George Munday
- Munday, 1933

Profile
- Positions: Guard, tackle

Personal information
- Born: June 13, 1907 Climax, Kansas, U.S.
- Died: October 17, 1975 (aged 68) Miami, Florida, U.S.
- Listed height: 6 ft 2 in (1.88 m)
- Listed weight: 215 lb (98 kg)

Career information
- College: College of Emporia (1925–1928)

Career history
- Cleveland Indians (1931); New York Giants (1931–1932); Cincinnati Reds (1933–1934); St. Louis Gunners (1934); Brooklyn/Rochester Tigers (1936);
- Stats at Pro Football Reference

= George Munday =

American football player (1907–1975)

George Munday (June 13, 1907 – October 17, 1975), known while playing professional football as "Sunday" Munday, was an American football player. He played college football for the College of Emporia (1925–1928) and professional football for the Cleveland Indians (1931), New York Giants (1931–1932), Cincinnati Reds (1933–1934), St. Louis Gunners (1934), and Brooklyn/Rochester Tigers (1936).

==Early life==
Munday was born in Severy, Kansas, in 1907. He attended Eureka High School in Eureka, Kansas.
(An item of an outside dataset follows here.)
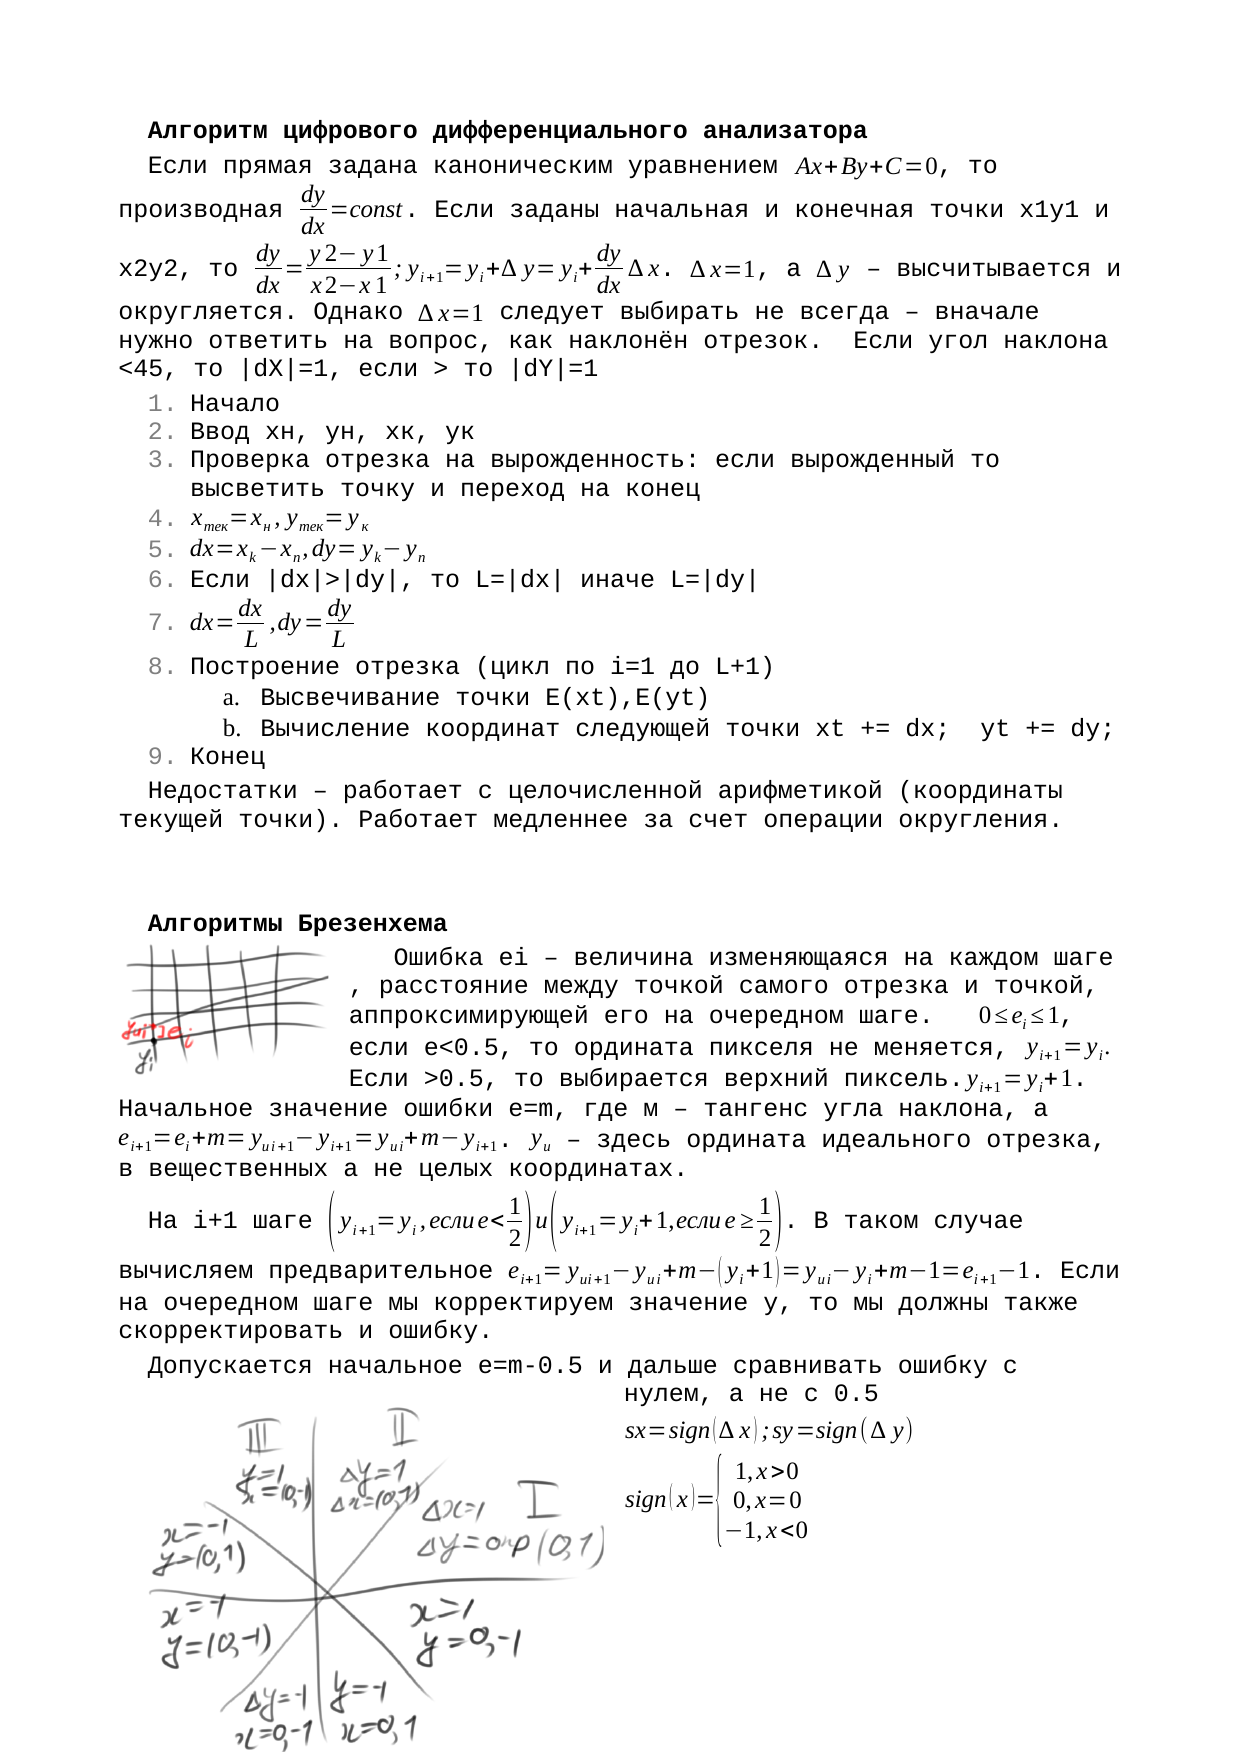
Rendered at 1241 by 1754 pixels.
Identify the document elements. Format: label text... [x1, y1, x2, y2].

He then enrolled at the College of Emporia in Emporia, Kansas, and played college football at the tackle position for the College of Emporia Fighting Presbies football teams from 1925 to 1928. He helped lead the 1928 Emporia team to an undefeated season in 1928 and was described as "the keystone of the forward wall." He also ran track for Emporia, competing in the 220- and 440-yard dashes. After graduating from Emporia, he coached football at Saffordville, Kansas.

==Professional football==
Munday played professional football in 1931, appearing in one game as a guard for the Cleveland Indians. He then signed with the New York Giants, playing at the tackle position and appearing in two games in 1931 season and three games in 1932.

In July 1933, Munday was sold by the Giants to the newly-formed Cincinnati Reds. He appeared in 17 games for Cincinnati, all as a starter, during the 1933 and 1934 NFL seasons. He also appeared in two games for the St. Louis Gunners in 1934. After being away from professional football in 1935, Munday returned to the game in 1936, playing for the Brooklyn/Rochester Tigers of the American Football League.

==Later life==
Munday later operated the Munday Ventilator Block Co. He died in 1975 in Miami, Florida.